Information supplied Block Start

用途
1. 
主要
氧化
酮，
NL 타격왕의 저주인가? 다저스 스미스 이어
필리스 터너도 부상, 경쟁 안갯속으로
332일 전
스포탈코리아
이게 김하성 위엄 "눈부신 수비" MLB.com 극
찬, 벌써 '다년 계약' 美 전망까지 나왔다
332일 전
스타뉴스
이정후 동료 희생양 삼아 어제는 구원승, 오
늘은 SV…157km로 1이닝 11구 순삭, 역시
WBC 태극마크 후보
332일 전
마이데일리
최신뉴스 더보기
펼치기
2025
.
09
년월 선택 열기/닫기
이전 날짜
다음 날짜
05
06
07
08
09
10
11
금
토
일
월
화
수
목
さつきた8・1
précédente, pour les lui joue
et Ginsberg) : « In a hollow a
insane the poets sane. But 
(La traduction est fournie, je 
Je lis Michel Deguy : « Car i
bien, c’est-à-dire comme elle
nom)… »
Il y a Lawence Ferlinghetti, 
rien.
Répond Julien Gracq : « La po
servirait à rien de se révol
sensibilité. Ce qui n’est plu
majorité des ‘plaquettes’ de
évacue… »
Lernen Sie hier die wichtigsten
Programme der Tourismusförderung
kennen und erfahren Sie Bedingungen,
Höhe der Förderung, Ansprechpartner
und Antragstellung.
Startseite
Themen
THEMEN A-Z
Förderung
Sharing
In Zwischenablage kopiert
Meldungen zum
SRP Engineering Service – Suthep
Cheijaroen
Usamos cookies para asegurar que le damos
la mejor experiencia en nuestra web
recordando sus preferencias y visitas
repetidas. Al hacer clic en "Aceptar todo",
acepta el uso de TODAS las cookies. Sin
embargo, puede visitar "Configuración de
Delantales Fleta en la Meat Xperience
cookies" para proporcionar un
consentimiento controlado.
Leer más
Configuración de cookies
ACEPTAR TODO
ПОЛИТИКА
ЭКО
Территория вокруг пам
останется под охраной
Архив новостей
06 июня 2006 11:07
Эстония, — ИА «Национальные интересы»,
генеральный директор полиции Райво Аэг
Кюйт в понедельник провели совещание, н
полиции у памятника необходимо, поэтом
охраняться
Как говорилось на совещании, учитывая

Information supplied Block End

_Problem details_
Reproduce all of the material above verbatim, keeping every line break and character unchanged.

_Solution below_
用途
1. 
主要
氧化
酮，
NL 타격왕의 저주인가? 다저스 스미스 이어
필리스 터너도 부상, 경쟁 안갯속으로
332일 전
스포탈코리아
이게 김하성 위엄 "눈부신 수비" MLB.com 극
찬, 벌써 '다년 계약' 美 전망까지 나왔다
332일 전
스타뉴스
이정후 동료 희생양 삼아 어제는 구원승, 오
늘은 SV…157km로 1이닝 11구 순삭, 역시
WBC 태극마크 후보
332일 전
마이데일리
최신뉴스 더보기
펼치기
2025
.
09
년월 선택 열기/닫기
이전 날짜
다음 날짜
05
06
07
08
09
10
11
금
토
일
월
화
수
목
さつきた8・1
précédente, pour les lui joue
et Ginsberg) : « In a hollow a
insane the poets sane. But 
(La traduction est fournie, je 
Je lis Michel Deguy : « Car i
bien, c’est-à-dire comme elle
nom)… »
Il y a Lawence Ferlinghetti, 
rien.
Répond Julien Gracq : « La po
servirait à rien de se révol
sensibilité. Ce qui n’est plu
majorité des ‘plaquettes’ de
évacue… »
Lernen Sie hier die wichtigsten
Programme der Tourismusförderung
kennen und erfahren Sie Bedingungen,
Höhe der Förderung, Ansprechpartner
und Antragstellung.
Startseite
Themen
THEMEN A-Z
Förderung
Sharing
In Zwischenablage kopiert
Meldungen zum
SRP Engineering Service – Suthep
Cheijaroen
Usamos cookies para asegurar que le damos
la mejor experiencia en nuestra web
recordando sus preferencias y visitas
repetidas. Al hacer clic en "Aceptar todo",
acepta el uso de TODAS las cookies. Sin
embargo, puede visitar "Configuración de
Delantales Fleta en la Meat Xperience
cookies" para proporcionar un
consentimiento controlado.
Leer más
Configuración de cookies
ACEPTAR TODO
ПОЛИТИКА
ЭКО
Территория вокруг пам
останется под охраной
Архив новостей
06 июня 2006 11:07
Эстония, — ИА «Национальные интересы»,
генеральный директор полиции Райво Аэг
Кюйт в понедельник провели совещание, н
полиции у памятника необходимо, поэтом
охраняться
Как говорилось на совещании, учитывая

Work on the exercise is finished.